__Required work__
Where does the word "down" occur in the entries below? Copy every line that has it.

__Material shown__
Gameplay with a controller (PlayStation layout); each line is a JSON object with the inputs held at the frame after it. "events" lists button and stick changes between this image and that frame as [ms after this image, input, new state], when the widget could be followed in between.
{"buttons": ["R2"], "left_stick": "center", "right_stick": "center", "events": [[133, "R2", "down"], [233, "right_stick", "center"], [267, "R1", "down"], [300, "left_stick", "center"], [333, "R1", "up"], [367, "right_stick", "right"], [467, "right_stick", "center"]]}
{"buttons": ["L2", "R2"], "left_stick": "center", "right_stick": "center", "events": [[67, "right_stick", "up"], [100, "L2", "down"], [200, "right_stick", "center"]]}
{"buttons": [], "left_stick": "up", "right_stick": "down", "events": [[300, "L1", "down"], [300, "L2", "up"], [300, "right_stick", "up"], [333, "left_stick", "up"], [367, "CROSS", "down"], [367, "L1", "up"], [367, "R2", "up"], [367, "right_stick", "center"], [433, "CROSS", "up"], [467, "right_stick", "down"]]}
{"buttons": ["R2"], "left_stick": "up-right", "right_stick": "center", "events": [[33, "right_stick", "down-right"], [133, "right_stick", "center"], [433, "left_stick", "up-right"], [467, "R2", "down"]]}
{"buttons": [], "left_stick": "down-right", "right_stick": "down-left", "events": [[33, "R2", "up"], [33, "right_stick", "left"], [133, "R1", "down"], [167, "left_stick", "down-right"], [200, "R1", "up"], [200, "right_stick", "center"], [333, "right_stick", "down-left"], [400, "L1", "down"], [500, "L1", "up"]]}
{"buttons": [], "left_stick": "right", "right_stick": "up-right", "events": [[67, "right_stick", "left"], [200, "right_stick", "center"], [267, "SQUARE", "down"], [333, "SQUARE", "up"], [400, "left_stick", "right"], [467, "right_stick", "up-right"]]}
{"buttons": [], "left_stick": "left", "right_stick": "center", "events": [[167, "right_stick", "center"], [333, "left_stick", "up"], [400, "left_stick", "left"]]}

__Answer to this task__
{"buttons": ["R2"], "left_stick": "center", "right_stick": "center", "events": [[133, "R2", "down"], [233, "right_stick", "center"], [267, "R1", "down"], [300, "left_stick", "center"], [333, "R1", "up"], [367, "right_stick", "right"], [467, "right_stick", "center"]]}
{"buttons": ["L2", "R2"], "left_stick": "center", "right_stick": "center", "events": [[67, "right_stick", "up"], [100, "L2", "down"], [200, "right_stick", "center"]]}
{"buttons": [], "left_stick": "up", "right_stick": "down", "events": [[300, "L1", "down"], [300, "L2", "up"], [300, "right_stick", "up"], [333, "left_stick", "up"], [367, "CROSS", "down"], [367, "L1", "up"], [367, "R2", "up"], [367, "right_stick", "center"], [433, "CROSS", "up"], [467, "right_stick", "down"]]}
{"buttons": ["R2"], "left_stick": "up-right", "right_stick": "center", "events": [[33, "right_stick", "down-right"], [133, "right_stick", "center"], [433, "left_stick", "up-right"], [467, "R2", "down"]]}
{"buttons": [], "left_stick": "down-right", "right_stick": "down-left", "events": [[33, "R2", "up"], [33, "right_stick", "left"], [133, "R1", "down"], [167, "left_stick", "down-right"], [200, "R1", "up"], [200, "right_stick", "center"], [333, "right_stick", "down-left"], [400, "L1", "down"], [500, "L1", "up"]]}
{"buttons": [], "left_stick": "right", "right_stick": "up-right", "events": [[67, "right_stick", "left"], [200, "right_stick", "center"], [267, "SQUARE", "down"], [333, "SQUARE", "up"], [400, "left_stick", "right"], [467, "right_stick", "up-right"]]}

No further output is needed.